Source document Start Marker

00:00:26 Try and get as much on your face as possible.

00:00:39 Good. Try and get even more on your face, your hair, whatever.

00:00:46 That’s good. That’s great. It’s amazing. Keep going.

00:00:59 Okay.

00:01:10 Yeah.

00:01:35 There you go.

00:01:47 So by the way what did it taste like?

00:01:50 Some chemicals.

00:01:51 Chemicals?

00:01:51 Yeah, like liquid plastic.

00:01:55 Actually, I want to get your teeth one second, just a normal smile. Ha.Ha.Ha.Ha.

00:02:07 So, what do you think?

00:02:11 Oh I am much more curious about what he thinks.

00:02:13 Well, the red felt a little you know bloody.

00:02:16 Well, you couldn't see yourself.

00:02:18 No, but I could just I could actually see the color that I have on.

00:02:22 Because its runs in your eyes?

00:02:23 Yes, it was right on my eyelashes, so I have like red eyelashes on my eyebrows,

00:02:28 so I see through the color, so.

Source document End Marker
Given entries Start Marker

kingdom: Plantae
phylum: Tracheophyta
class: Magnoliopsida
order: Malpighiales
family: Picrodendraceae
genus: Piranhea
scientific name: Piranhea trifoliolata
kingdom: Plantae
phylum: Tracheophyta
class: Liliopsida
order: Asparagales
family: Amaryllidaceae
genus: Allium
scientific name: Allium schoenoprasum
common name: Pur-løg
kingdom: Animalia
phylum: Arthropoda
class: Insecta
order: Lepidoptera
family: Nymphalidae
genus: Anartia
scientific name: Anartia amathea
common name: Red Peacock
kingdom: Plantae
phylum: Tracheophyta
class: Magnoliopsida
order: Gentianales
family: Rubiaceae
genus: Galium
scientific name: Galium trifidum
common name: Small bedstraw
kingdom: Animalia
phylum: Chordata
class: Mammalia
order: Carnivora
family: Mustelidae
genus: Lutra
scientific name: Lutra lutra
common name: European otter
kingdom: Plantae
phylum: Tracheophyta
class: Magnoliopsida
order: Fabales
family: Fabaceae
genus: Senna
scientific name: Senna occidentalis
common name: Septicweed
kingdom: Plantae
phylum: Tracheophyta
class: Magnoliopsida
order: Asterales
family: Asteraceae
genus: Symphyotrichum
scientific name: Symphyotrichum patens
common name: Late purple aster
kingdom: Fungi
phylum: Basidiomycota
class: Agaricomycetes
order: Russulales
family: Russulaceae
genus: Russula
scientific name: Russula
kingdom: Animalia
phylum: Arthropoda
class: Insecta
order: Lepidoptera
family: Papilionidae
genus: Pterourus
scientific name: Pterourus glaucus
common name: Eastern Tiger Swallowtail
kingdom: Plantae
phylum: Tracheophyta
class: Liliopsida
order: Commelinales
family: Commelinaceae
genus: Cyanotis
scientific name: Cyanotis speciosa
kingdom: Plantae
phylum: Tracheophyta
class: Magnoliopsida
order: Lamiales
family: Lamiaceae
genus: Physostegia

Given entries End Marker

Assigned task:
Please copy the transcript from "00:00:39 Good. Try" up to and including "00:01:10 Yeah.", renaming "your hair" to "your neck".

Response:
00:00:39 Good. Try and get even more on your face, your neck, whatever.

00:00:46 That’s good. That’s great. It’s amazing. Keep going.

00:00:59 Okay.

00:01:10 Yeah.